| Given passage |
- Born: June 29, 1928 Merced, California, U.S.
- Died: July 6, 2018 (aged 90) Lexington, Kentucky, U.S.
- Education: UCLA (BFA, 1949); Arizona State University (MA, 1971); UCLA (PhD, 1984);
- Occupations: Art historian, professor, museum director
- Awards: Fulbright grant (1981); National Endowment for the Humanities grant (1986); San Diego Mesa College Distinguished Faculty Award (1993); Arts Council for the African Studies Association Leadership Award (2008);

= Barbara Blackmun =

American scholar of African art history (1928–2018)

Barbara Winston Blackmun (June 29, 1928 – July 6, 2018) was an art historian, professor, and museum director from the United States. She specialized in Nigerian antiquities, including Nok terracottas, the bronzes of Ife, and the bronzes and ivories of the Kingdom of Benin in Nigeria. She was also known for her early use of computer analysis for motif identification (see image analysis) and interpretation in African art. Born in Merced, California, Blackmun pursued a Bachelor of Fine Arts and a teaching certificate at UCLA. She earned her Master of Arts from Arizona State University, focusing on Maravi masks from Malawi, and later completed her PhD at UCLA with a dissertation on the iconography of carved altar tusks from Benin, Nigeria.

| Written task 1 |
According to the Blackmun biography, what did Blackmun focus on for her Master of Arts at Arizona State University?
| Written task 2 |
Reproduce everything in the Blackmun biography from "- Education: UCLA" down to "art history (1928–2018)".
Rely only on the Blackmun biography for what comes next.

| Supplied material |
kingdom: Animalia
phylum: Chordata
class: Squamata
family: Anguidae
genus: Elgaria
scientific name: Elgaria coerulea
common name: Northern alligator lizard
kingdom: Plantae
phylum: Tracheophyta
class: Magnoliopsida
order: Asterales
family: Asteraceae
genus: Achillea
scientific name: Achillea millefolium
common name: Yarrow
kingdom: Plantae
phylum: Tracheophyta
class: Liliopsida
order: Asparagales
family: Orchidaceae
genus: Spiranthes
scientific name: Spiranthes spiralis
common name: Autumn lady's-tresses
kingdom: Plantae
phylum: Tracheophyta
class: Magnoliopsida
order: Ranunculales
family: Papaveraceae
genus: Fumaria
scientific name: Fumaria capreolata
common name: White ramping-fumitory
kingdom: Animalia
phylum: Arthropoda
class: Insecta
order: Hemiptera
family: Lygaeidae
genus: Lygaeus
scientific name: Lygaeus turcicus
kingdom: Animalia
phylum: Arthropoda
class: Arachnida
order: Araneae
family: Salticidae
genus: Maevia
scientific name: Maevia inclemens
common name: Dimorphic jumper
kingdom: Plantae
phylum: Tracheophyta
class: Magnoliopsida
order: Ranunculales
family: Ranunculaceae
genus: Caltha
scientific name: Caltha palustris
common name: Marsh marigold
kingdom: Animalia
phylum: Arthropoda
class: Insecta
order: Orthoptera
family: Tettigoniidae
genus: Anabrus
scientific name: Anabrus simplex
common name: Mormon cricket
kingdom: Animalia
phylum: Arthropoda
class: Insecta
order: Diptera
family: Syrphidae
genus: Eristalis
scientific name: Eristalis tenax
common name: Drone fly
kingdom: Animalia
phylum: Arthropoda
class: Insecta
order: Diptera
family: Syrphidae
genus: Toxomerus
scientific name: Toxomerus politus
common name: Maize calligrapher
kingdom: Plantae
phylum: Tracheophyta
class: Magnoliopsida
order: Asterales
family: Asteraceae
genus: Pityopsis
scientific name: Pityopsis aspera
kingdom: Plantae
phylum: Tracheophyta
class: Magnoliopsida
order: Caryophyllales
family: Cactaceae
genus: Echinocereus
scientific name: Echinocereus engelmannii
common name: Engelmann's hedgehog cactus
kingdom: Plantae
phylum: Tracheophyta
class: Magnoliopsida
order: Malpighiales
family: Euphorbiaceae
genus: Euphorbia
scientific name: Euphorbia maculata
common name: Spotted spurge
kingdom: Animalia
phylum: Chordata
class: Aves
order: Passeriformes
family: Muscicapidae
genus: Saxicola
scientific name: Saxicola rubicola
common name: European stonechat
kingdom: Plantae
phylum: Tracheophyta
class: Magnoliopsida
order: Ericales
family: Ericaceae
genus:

| Final answer 1 |
Maravi masks from Malawi.

| Final answer 2 |
- Education: UCLA (BFA, 1949); Arizona State University (MA, 1971); UCLA (PhD, 1984);
- Occupations: Art historian, professor, museum director
- Awards: Fulbright grant (1981); National Endowment for the Humanities grant (1986); San Diego Mesa College Distinguished Faculty Award (1993); Arts Council for the African Studies Association Leadership Award (2008);

= Barbara Blackmun =

American scholar of African art history (1928–2018)